At XenSummit 2012 in San Diego, Mukesh Rathor from Oracle presented his work on a new virtualization mode, called “PVH”. Adding this mode, there are now a rather dizzying array of different terms thrown about — “HVM”, “PV”, “PVHVM”, “PVH” — what do they all mean? And why do we have so many?
The reason we have all these terms is that virtualization is no longer binary; there is a spectrum of virtualization, and the different terms are different points along the spectrum. Part of the reason the terminology is a little unclear is the history; any language and terminology evolves over time in response to the changing situation. However, changing the terminology after-the-fact once certain usages become common is difficult.
So in this series of articles I will introduce just enough history to understand how the current situation came about, and (hopefully) introduce a consistent set of terminology which may help clear things up, while balancing this against the fact that people will still continue to use existing terminology.

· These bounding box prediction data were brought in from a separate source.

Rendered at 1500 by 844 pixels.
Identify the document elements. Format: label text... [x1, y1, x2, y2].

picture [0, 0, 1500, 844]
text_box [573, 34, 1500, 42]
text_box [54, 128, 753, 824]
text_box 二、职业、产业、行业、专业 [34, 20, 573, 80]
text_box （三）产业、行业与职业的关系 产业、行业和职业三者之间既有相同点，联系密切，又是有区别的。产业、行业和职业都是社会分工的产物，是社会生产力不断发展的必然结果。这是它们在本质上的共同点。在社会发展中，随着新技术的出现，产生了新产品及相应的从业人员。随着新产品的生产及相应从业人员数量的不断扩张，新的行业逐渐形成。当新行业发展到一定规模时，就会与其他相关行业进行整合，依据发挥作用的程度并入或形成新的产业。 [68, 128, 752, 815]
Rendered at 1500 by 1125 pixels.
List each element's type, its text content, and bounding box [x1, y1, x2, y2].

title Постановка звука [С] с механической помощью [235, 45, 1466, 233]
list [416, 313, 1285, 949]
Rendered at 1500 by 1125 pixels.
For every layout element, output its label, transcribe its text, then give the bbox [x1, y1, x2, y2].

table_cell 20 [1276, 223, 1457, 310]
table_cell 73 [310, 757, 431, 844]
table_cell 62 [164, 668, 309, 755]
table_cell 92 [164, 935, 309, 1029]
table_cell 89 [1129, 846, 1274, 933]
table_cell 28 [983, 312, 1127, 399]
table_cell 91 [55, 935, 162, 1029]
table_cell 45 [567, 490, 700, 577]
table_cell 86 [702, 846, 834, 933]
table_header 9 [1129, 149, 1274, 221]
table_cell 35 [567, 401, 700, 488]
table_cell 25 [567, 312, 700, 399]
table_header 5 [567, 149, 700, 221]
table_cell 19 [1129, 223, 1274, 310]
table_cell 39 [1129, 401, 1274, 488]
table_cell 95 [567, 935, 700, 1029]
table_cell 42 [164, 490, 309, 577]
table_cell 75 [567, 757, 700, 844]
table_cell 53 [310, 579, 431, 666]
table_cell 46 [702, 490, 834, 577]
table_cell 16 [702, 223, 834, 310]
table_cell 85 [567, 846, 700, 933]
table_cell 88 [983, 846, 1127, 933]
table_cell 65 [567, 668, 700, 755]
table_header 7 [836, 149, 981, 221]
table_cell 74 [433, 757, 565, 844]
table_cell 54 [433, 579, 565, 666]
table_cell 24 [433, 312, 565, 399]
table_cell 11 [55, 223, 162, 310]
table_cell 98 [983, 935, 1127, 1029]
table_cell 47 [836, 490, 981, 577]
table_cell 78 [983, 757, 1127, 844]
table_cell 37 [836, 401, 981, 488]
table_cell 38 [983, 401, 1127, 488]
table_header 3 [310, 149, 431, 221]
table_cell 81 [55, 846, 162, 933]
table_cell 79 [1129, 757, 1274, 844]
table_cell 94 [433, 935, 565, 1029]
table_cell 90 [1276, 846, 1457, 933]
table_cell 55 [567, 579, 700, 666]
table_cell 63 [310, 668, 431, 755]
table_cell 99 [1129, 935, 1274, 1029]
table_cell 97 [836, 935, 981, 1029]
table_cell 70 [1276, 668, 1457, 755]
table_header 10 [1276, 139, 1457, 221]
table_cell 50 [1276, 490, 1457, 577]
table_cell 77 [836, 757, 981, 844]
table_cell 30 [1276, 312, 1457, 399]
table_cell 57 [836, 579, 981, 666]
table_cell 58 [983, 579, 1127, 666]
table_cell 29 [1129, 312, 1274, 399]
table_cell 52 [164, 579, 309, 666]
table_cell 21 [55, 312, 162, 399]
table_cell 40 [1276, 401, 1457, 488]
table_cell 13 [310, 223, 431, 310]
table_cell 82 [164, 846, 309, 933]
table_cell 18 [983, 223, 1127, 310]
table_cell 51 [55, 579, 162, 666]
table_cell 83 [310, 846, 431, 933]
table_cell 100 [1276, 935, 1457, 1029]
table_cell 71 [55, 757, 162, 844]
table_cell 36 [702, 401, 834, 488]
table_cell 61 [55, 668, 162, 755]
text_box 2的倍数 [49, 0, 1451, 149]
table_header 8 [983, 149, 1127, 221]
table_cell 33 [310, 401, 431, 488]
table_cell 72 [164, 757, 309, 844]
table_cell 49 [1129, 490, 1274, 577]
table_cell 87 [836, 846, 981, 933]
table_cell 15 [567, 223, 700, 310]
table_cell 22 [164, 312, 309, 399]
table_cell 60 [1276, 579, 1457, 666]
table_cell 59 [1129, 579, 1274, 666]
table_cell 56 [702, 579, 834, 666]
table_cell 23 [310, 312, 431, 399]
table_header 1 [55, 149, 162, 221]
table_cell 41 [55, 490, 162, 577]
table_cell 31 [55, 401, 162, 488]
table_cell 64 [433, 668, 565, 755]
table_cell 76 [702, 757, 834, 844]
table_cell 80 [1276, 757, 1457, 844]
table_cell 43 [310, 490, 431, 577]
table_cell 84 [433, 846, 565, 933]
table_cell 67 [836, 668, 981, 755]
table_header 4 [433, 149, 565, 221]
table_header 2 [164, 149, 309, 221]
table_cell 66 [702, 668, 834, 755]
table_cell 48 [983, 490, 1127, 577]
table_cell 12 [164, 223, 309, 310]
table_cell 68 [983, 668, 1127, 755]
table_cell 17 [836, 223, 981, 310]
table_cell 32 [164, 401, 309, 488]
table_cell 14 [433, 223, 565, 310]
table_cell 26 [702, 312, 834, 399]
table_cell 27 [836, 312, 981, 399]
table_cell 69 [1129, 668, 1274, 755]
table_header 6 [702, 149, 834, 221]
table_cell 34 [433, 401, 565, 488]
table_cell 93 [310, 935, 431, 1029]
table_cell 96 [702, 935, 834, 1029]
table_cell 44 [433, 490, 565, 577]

This article will be divided into two parts. The first part will give a general introduction to virtualization, and to paravirtualization, Xen’s unique contribution to the field, as well as the advent of hardware virtualization extensions (HVM). It will also introduce the idea of adding paravirtualized drivers for disk and network. The second mode will cover the motivation and technical descriptions of two more modes which further mix elements of full virtualization and paravirtualization.
In the early days of virtualization (at least in the x86 world), the assumption was that you needed your hypervisor to provide a virtual machine that was functionally nearly identical to a real machine. This included the following aspects:
- Disk and network devices
- Interrupts and timers
- Emulated platform: motherboard, device buses, BIOS
- “Legacy” boot: i.e., starting in 16-bit mode and bootstrapping up to 64-bit mode
- Privileged instructions
- Pagetables (memory access)
In the early days of x86 virtualization, all of this needed to be virtualized: disk and network devices needed to be emulated, as did interrupts and timers, the motherboard and PCI buses, and so on. Guests needed to start in 16-bit mode and run a BIOS which loaded the guest kernel, which (again) ran in 16-bit mode, then bootstrapped its way up to 32-bit mode, and possibly then to 64-bit mode. All privileged instructions executed by the guest kernel needed to be emulated somehow; and the pagetables needed to be emulated in software.
This is mode, where all of the aspects the virtual machine must be functionally identical to real hardware, is what I will call fully virtualized mode.
Xen and paravirtualization
Unfortunately, particularly for x86, virtualizing privileged instructions is very complicated. Many instructions for x86 behave differently in kernel and user mode without generating a trap, meaning that your options for running kernel code were to do full software emulation (incredibly slow) or binary translation (incredibly complicated, and still very slow).
The key question of the original Xen research project at Cambridge University was, “What if instead of trying to fool the guest kernel into thinking it’s running on real hardware, you just let the guest know that it was running in a virtual machine, and changed the interface you provide to make it easier to implement?” To answer that question, they started from the ground up designing a new interface designed for virtualization. Working together with researchers at both the Intel and Microsoft labs, they took both Linux and Windows XP, and ripped out anything that was slow or difficult to virtualize, replacing it with calls into the hypervisor (hypercalls) or other virtualization-friendly techniques. (The Windows XP port to Xen 1.0, as you might imagine, never left Microsoft Research; but it was benchmarked in the original paper.)